News
1. First-person video dataset
Meta has announced Ego-Exo4D, a significant dataset and benchmark suite developed over two years by Meta’s FAIR, Project Aria, and 15 university partners, aimed at advancing research in video learning and multimodal perception. This dataset uniquely captures both first-person “egocentric” views from wearable cameras and multiple “exocentric” views from surrounding cameras, providing AI models with a comprehensive perspective on complex human skills (Meta).
2. Gemini Pro
Google has introduced Gemini Pro, a lightweight version of its advanced GenAI model family, to its fully managed AI development platform, Vertex AI, now accessible in public preview through the new Gemini Pro API. This API, which is currently free within certain limits, supports 38 languages and offers features like chat functionality and filtering, allowing developers to build applications with advanced reasoning and coding skills, and includes an additional endpoint for processing text and imagery.(TechCrunch).
3. AI in Chemistry
MIT researchers have developed a machine learning-based model that can quickly calculate the elusive transition states of chemical reactions, a process traditionally reliant on time-consuming quantum chemistry methods. This new approach, which can generate accurate transition state structures within seconds, holds potential for aiding in the design of new reactions and catalysts, and for modeling natural chemical processes like those involved in the evolution of life on Earth (MIT).
A new paper highlights the release of OpenAI’s GPT-4, which demonstrates exceptional problem-solving abilities in various fields, and introduces “Coscientist,” a multi-LLM-based intelligent agent capable of autonomously designing, planning, and performing complex scientific experiments, integrating web and documentation search, coding environments, and robotic experimentation platforms (Nature).
Research demonstrates the use of an AI-based graph neural network, which was trained using experimental data, to pinpoint chemical substructures responsible for selective antibiotic properties in more than 12 million compounds. The outcome of this study was the identification of a novel class of antibiotics, proven to be effective both in vitro and in vivo against Gram-positive bacteria, such as Staphylococcus aureus (Nature).
4. Midjourney’s Update
Midjourney version 6 has been released with significant improvements, including more realistic and detailed images and the ability to generate legible text within images.

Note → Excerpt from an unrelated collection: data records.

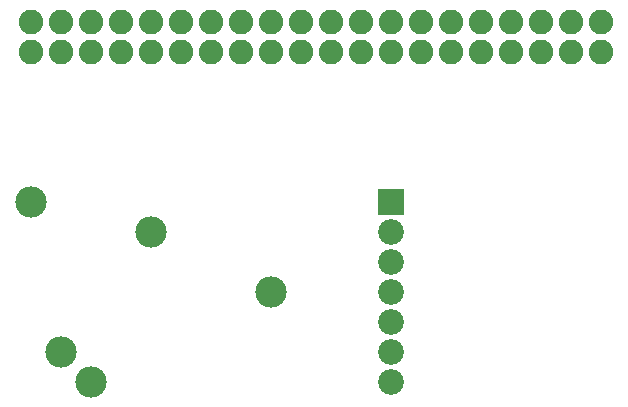
<source format=gbs>
G04 MADE WITH FRITZING*
G04 WWW.FRITZING.ORG*
G04 DOUBLE SIDED*
G04 HOLES PLATED*
G04 CONTOUR ON CENTER OF CONTOUR VECTOR*
%ASAXBY*%
%FSLAX23Y23*%
%MOIN*%
%OFA0B0*%
%SFA1.0B1.0*%
%ADD10C,0.086000*%
%ADD11C,0.081889*%
%ADD12C,0.081917*%
%ADD13C,0.104488*%
%ADD14R,0.086000X0.086000*%
%LNMASK0*%
G90*
G70*
G54D10*
X1343Y1265D03*
X1343Y1165D03*
X1343Y1065D03*
X1343Y965D03*
X1343Y865D03*
X1343Y765D03*
X1343Y665D03*
G54D11*
X143Y1765D03*
X243Y1765D03*
X343Y1765D03*
X443Y1765D03*
G54D12*
X543Y1765D03*
G54D11*
X643Y1765D03*
X743Y1765D03*
X843Y1765D03*
X943Y1765D03*
G54D12*
X1043Y1765D03*
G54D11*
X1143Y1765D03*
G54D12*
X1243Y1765D03*
G54D11*
X1343Y1765D03*
X1443Y1765D03*
X1543Y1765D03*
X1643Y1765D03*
G54D12*
X1743Y1765D03*
G54D11*
X1843Y1765D03*
X1943Y1765D03*
X2043Y1765D03*
X2043Y1865D03*
X1943Y1865D03*
X1843Y1865D03*
G54D12*
X1743Y1865D03*
G54D11*
X1643Y1865D03*
X1543Y1865D03*
X1443Y1865D03*
X1343Y1865D03*
G54D12*
X1243Y1865D03*
G54D11*
X1143Y1865D03*
G54D12*
X1043Y1865D03*
G54D11*
X943Y1865D03*
X843Y1865D03*
X743Y1865D03*
X643Y1865D03*
G54D12*
X543Y1865D03*
G54D11*
X443Y1865D03*
X343Y1865D03*
X243Y1865D03*
X143Y1865D03*
G54D13*
X143Y1265D03*
X543Y1165D03*
X243Y765D03*
X343Y665D03*
X943Y965D03*
G54D14*
X1343Y1265D03*
G04 End of Mask0*
M02*
</source>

This update, which requires users to learn new prompting methods, also features enhanced image prompting, improved coherence, and model knowledge (VentureBeat).
5. Video Generation
Google Research introduces VideoPoet, an LLM capable of various video generation tasks like text-to-video, image-to-video, video stylization, inpainting, outpainting, and video-to-audio. Unlike diffusion-based models, VideoPoet integrates multiple video generation capabilities within a single LLM, offering a more efficient and versatile approach to video generation across different modalities (Google).
6. Text to 3D
Text-to-CAD, a new tool from Zoo, allows users to generate editable CAD models from text descriptions, distinguishing itself from other text-to-3D models by creating B-Rep surfaces instead of point clouds. This enables the generated STEP files to be imported into any CAD program for editing, offering a more practical and versatile tool for CAD design, with future updates to include editing via KittyCAD Language code in their Modeling App (Zoo.dev).
Articles
1. Prompt Engineering (OpenAI)
The guide on OpenAI’s platform emphasizes the importance of writing clear and detailed instructions for effective prompt engineering. It advises specifying desired outputs and providing context or examples to guide the AI’s responses, ensuring more accurate and relevant results.

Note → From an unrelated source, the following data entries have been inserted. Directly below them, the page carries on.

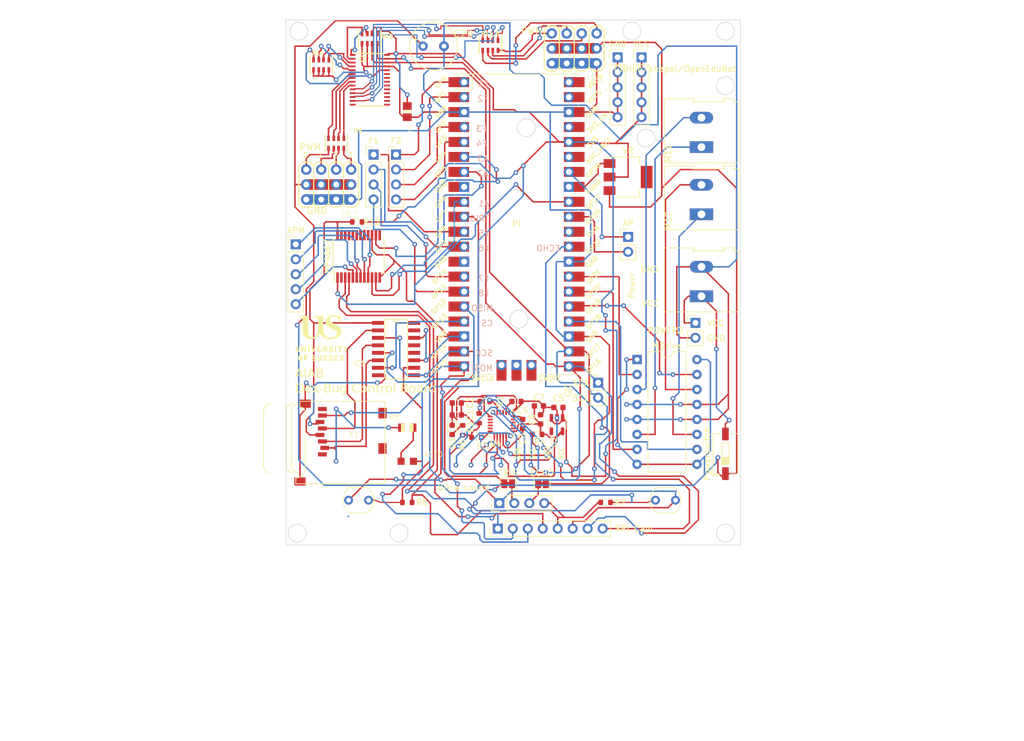
<source format=kicad_pcb>
(kicad_pcb (version 20221018) (generator pcbnew)

  (general
    (thickness 1.6)
  )

  (paper "A4")
  (layers
    (0 "F.Cu" signal)
    (31 "B.Cu" signal)
    (32 "B.Adhes" user "B.Adhesive")
    (33 "F.Adhes" user "F.Adhesive")
    (34 "B.Paste" user)
    (35 "F.Paste" user)
    (36 "B.SilkS" user "B.Silkscreen")
    (37 "F.SilkS" user "F.Silkscreen")
    (38 "B.Mask" user)
    (39 "F.Mask" user)
    (40 "Dwgs.User" user "User.Drawings")
    (41 "Cmts.User" user "User.Comments")
    (42 "Eco1.User" user "User.Eco1")
    (43 "Eco2.User" user "User.Eco2")
    (44 "Edge.Cuts" user)
    (45 "Margin" user)
    (46 "B.CrtYd" user "B.Courtyard")
    (47 "F.CrtYd" user "F.Courtyard")
    (48 "B.Fab" user)
    (49 "F.Fab" user)
    (50 "User.1" user)
    (51 "User.2" user)
    (52 "User.3" user)
    (53 "User.4" user)
    (54 "User.5" user)
    (55 "User.6" user)
    (56 "User.7" user)
    (57 "User.8" user)
    (58 "User.9" user)
  )

  (setup
    (pad_to_mask_clearance 0)
    (grid_origin 152.4 41.91)
    (pcbplotparams
      (layerselection 0x00010fc_ffffffff)
      (plot_on_all_layers_selection 0x0000000_00000000)
      (disableapertmacros false)
      (usegerberextensions false)
      (usegerberattributes true)
      (usegerberadvancedattributes true)
      (creategerberjobfile true)
      (dashed_line_dash_ratio 12.000000)
      (dashed_line_gap_ratio 3.000000)
      (svgprecision 4)
      (plotframeref false)
      (viasonmask false)
      (mode 1)
      (useauxorigin true)
      (hpglpennumber 1)
      (hpglpenspeed 20)
      (hpglpendiameter 15.000000)
      (dxfpolygonmode true)
      (dxfimperialunits true)
      (dxfusepcbnewfont true)
      (psnegative false)
      (psa4output false)
      (plotreference true)
      (plotvalue true)
      (plotinvisibletext false)
      (sketchpadsonfab false)
      (subtractmaskfromsilk false)
      (outputformat 1)
      (mirror false)
      (drillshape 0)
      (scaleselection 1)
      (outputdirectory "outputs/")
    )
  )

  (net 0 "")

  (footprint "Capacitor_SMD:C_0603_1608Metric" (layer "F.Cu") (at 169.291 84.328 90))

  (footprint "Resistor_SMD:R_0603_1608Metric" (layer "F.Cu") (at 156.083 86.169 90))

  (footprint "Connector_PinHeader_2.54mm:PinHeader_1x08_P2.54mm_Vertical" (layer "F.Cu") (at 162.052 102.87 90))

  (footprint "OptoDevice:R_LDR_5.1x4.3mm_P3.4mm_Vertical" (layer "F.Cu") (at 136.73 98.044))

  (footprint "Capacitor_SMD:C_0603_1608Metric" (layer "F.Cu") (at 172.326 82.296 180))

  (footprint "Connector_PinHeader_2.54mm:PinHeader_1x04_P2.54mm_Vertical" (layer "F.Cu") (at 162.306 98.552 90))

  (footprint "MICROSD" (layer "F.Cu") (at 142.91883 81.265 -90))

  (footprint "Capacitor_SMD:C_0603_1608Metric" (layer "F.Cu") (at 165.214 81.28))

  (footprint "Connector_PinHeader_2.54mm:PinHeader_1x05_P2.54mm_Vertical" (layer "F.Cu") (at 182.372 22.86))

  (footprint "Button_Switch_SMD:SW_DIP_SPSTx01_Slide_6.7x4.1mm_W6.73mm_P2.54mm_LowProfile_JPin" (layer "F.Cu") (at 200.66 90.17 90))

  (footprint "Connector_PinHeader_2.54mm:PinHeader_1x05_P2.54mm_Vertical" (layer "F.Cu") (at 127.762 54.61))

  (footprint "TerminalBlock:TerminalBlock_Altech_AK300-2_P5.00mm" (layer "F.Cu") (at 196.596 49.501 90))

  (footprint "LOGO" (layer "F.Cu") (at 132.08 70.485))

  (footprint "Connector_PinHeader_2.54mm:PinHeader_1x02_P2.54mm_Vertical" (layer "F.Cu") (at 179.07 78.1))

  (footprint "TerminalBlock:TerminalBlock_Altech_AK300-2_P5.00mm" (layer "F.Cu") (at 196.596 38.1 90))

  (footprint "0805-NO" (layer "F.Cu") (at 146.685 32.07 -90))

  (footprint "MCU_RaspberryPi_and_Boards:RPi_Pico_SMD_TH" (layer "F.Cu") (at 165.215 51.196))

  (footprint "Package_DIP:DIP-16_W10.16mm" (layer "F.Cu") (at 185.674 74.168))

  (footprint "Connector_PinHeader_2.54mm:PinHeader_1x02_P2.54mm_Vertical" (layer "F.Cu") (at 195.58 67.94))

  (footprint "Resistor_SMD:R_0603_1608Metric" (layer "F.Cu") (at 158.877 84.137 90))

  (footprint "R0805" (layer "F.Cu") (at 146.685 85.725))

  (footprint "Package_TO_SOT_SMD:SOT-223-3_TabPin2" (layer "F.Cu") (at 184.15 43.18))

  (footprint "3X04" (layer "F.Cu") (at 175.006 21.336 180))

  (footprint "OptoDevice:R_LDR_5.1x4.3mm_P3.4mm_Vertical" (layer "F.Cu") (at 188.8 98.044))

  (footprint "Resistor_SMD:R_0603_1608Metric" (layer "F.Cu") (at 159.83 81.28))

  (footprint "Resistor_SMD:R_0603_1608Metric" (layer "F.Cu") (at 146.685 98.425 180))

  (footprint "Capacitor_SMD:C_0603_1608Metric" (layer "F.Cu") (at 169.024 82.042))

  (footprint "RESPACK_4X0603" (layer "F.Cu") (at 132.08 24.13))

  (footprint "E3,5-8" (layer "F.Cu")
    (tstamp 8063c689-2eb0-425a-b3c2-c8d76f30fadc)
    (at 151.13 20.955)
    (descr "<b>ELECTROLYTIC CAPACITOR</b><p>\ngrid 3.5 mm, diameter 8 mm")
    (fp_text reference "C2B" (at 3.302 -2.794) (layer "F.SilkS")
        (effects (font (size 1.1557 1.1557) (thickness 0.1143)) (justify left top))
      (tstamp 0d63112f-a91c-4795-8c75-4fd533d8ab09)
    )
    (fp_text value "" (at -2.286 3.048) (layer "F.Fab")
        (effects (font (size 1.1557 1.1557) (thickness 0.1143)) (justify left top))
      (tstamp aef17353-25d3-4349-99ea-6b025c8da5c6)
    )
    (fp_line (start -3.429 -1.143) (end -2.667 -1.143)
      (stroke (width 0.1524) (type solid)) (layer "F.SilkS") (tstamp ee54bdfa-0f0c-438a-924a-de85e64a4250))
    (fp_line (start -3.048 -0.762) (end -3.048 -1.524)
      (stroke (width 0.1524) (type solid)) (
... [473841 chars truncated]
</source>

2. The science events to watch for in 2024 (Nature)
OpenAI’s anticipated release of GPT-5 promises to advance AI capabilities, while major space missions like NASA’s Artemis II and China’s Chang’e-6 aim to explore the Moon and beyond. Additionally, efforts to combat diseases and climate change are underway, with the World Mosquito Program fighting vector-borne diseases and the International Court of Justice addressing climate change obligations. Moreover, the development of exascale supercomputers in Europe and the U.S. is set to revolutionize computational capabilities in various scientific fields.
3. The road ahead reaches a turning point in 2024 (GatesNotes)

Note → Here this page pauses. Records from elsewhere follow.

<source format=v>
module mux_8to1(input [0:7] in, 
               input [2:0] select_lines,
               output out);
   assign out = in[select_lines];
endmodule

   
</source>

In “The Year Ahead: 2024” by Bill Gates, he reflects on 2023 as a significant year, marked by personal milestones and the adoption of AI for serious purposes. Gates expresses optimism about the future despite challenges like global conflicts and climate change. He discusses the potential of AI in various fields, including health and education, and emphasizes its role in driving innovation and addressing global inequities.
4. Cancer-fighting CAR-T cells could be made inside body with viral injection (Nature)
Scientists are developing methods to create CAR-T cells directly inside the body using a viral injection, potentially making this innovative but expensive cancer treatment more accessible. This approach, which avoids the need to extract and re-introduce T cells, was demonstrated in experiments with monkeys, showing promise for future human trials and potentially reducing treatment costs.